Archive for Thursday, January 2, 2014

New year brings new technology for public safety

January 2, 2014


The new year will find area public safety agencies welcoming new technologies while upgrading old ones that, in some cases, are pushing 20 years old.

The city’s new computer-aided dispatch and records management systems, computer programs that send information from emergency dispatch centers to responders and record data on the calls, are scheduled to go live in August and will replace a previous system now more than 20 years old.

Police Chief Tarik Khatib expects the new system to allow police to pre-program information such as which officers on duty are most suited to respond to specific calls. For example, he said, dispatchers could call up a list of officers with crisis intervention training and assign them to mental health calls. A new GPS component would deploy officers based on how close they are to calls.

Douglas County Emergency Communications Director Scott Ruf said the county will also transition to a new digital radio system linked with Johnson County to provide back-up 911 and radio communications in the event of an emergency. The $6.6 million project will be funded by an agreement between Lawrence and Douglas County, Ruf said.

Meanwhile, Sheriff Ken McGovern said his office has recognized a demand for more of a presence online, namely on social media such as Facebook and Twitter.

“The communication and dialogue social media sites foster will assist us in meeting the future needs of the community,” McGovern said.

Lawrence-Douglas County Fire Medical also will improve its tech tools. Chief Mark Bradford said that, through a FEMA grant, Fire Medical will buy a video conferencing system for broadcasting meetings and training seminars. Fire Medical staff will be able to train in their districts, which will reduce response times if they need to respond to an emergency during training.

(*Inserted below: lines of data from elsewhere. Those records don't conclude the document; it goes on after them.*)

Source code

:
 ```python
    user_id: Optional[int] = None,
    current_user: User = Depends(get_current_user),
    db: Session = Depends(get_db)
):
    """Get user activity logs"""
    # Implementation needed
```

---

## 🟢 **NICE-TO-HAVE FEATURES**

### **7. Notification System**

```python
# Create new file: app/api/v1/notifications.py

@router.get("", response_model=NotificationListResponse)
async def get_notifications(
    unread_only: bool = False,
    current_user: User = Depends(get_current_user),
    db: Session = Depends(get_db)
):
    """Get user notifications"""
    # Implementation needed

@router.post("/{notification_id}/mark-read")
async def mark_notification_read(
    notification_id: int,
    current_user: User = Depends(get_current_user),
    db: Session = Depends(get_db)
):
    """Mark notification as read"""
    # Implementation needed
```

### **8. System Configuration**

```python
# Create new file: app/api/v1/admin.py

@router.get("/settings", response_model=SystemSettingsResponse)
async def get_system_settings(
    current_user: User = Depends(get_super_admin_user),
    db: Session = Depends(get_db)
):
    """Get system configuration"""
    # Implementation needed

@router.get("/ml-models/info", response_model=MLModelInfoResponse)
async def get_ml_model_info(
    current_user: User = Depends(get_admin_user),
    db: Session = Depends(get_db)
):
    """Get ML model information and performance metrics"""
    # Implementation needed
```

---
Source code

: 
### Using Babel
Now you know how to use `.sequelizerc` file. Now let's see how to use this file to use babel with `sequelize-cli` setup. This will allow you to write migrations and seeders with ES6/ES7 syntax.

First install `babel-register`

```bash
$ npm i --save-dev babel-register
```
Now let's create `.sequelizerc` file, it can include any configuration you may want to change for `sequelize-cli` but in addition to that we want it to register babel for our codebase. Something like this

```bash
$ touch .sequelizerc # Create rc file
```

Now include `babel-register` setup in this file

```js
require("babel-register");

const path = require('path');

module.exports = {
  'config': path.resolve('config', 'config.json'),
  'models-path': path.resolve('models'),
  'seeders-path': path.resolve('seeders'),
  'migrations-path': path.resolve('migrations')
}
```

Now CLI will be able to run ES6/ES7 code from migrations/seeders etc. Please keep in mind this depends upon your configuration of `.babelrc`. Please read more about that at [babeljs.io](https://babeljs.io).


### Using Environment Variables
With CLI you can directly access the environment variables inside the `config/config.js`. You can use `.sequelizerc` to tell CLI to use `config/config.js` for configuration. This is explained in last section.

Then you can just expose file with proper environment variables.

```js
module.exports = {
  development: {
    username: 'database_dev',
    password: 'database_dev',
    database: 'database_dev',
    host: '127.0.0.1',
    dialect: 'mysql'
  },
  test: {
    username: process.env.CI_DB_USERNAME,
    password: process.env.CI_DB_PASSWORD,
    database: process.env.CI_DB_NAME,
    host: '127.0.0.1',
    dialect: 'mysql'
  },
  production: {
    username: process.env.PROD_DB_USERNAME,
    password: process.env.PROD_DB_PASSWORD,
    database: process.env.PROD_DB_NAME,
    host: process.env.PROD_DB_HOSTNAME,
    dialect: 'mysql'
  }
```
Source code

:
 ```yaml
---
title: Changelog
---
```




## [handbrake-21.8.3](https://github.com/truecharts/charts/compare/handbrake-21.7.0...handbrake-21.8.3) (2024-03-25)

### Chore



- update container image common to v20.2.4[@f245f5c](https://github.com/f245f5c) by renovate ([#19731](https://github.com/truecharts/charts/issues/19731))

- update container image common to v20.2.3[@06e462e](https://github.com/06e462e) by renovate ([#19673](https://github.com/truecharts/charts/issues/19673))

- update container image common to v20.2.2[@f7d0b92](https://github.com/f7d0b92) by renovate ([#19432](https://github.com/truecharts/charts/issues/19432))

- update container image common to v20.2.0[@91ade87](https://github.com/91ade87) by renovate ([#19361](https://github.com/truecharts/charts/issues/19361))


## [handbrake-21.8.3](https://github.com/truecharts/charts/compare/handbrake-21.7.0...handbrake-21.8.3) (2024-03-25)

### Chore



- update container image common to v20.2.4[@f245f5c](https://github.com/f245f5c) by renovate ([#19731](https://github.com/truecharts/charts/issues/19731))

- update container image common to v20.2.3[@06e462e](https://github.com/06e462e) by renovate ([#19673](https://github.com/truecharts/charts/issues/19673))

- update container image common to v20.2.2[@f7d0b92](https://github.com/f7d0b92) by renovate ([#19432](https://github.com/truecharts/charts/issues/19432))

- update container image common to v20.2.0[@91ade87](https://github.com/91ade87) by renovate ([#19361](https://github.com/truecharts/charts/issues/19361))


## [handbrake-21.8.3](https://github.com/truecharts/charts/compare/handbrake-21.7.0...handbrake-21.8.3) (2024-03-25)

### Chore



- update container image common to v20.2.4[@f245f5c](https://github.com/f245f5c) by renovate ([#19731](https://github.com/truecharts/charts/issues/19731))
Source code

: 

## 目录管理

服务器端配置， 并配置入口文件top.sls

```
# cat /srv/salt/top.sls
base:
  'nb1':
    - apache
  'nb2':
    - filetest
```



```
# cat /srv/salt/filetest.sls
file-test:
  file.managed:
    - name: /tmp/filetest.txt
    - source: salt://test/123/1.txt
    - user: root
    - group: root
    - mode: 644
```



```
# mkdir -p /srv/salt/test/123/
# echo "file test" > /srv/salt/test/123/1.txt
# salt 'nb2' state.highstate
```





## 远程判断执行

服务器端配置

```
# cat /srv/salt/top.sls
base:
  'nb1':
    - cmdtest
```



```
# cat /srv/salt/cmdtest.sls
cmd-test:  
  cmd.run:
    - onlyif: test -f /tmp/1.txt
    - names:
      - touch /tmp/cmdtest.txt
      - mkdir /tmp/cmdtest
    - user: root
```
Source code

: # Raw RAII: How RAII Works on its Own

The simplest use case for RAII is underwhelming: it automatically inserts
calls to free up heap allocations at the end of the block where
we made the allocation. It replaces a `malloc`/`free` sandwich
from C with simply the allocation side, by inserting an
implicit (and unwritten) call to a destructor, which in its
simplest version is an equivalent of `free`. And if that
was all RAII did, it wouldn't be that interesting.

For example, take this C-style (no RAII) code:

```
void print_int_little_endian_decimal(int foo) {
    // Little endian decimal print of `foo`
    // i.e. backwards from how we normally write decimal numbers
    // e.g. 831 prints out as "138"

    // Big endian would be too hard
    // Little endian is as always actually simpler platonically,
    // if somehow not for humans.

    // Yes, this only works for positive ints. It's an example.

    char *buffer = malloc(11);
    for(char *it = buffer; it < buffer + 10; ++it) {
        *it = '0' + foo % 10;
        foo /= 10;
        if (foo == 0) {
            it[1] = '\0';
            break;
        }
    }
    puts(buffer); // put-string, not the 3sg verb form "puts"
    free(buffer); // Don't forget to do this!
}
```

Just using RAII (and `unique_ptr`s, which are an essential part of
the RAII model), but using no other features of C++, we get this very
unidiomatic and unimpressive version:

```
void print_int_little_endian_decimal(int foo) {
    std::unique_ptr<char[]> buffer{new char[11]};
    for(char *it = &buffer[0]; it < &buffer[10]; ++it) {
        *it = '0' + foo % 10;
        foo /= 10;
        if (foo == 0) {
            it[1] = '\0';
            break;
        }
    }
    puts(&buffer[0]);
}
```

Also in 2014, iPads will replace the pen-and-paper inspection process Fire Medical officials have used to inspect buildings. Previously, Bradford said, staff would perform a written inspection, drive back to their station and enter the results into a computer before printing and later mailing the report to the building’s tenant. Bradford said the new software will have a copy of the fire safety code and a corresponding checklist. Once complete, inspection results will be emailed or faxed to those inspected and can also be sent to Fire Medical’s database.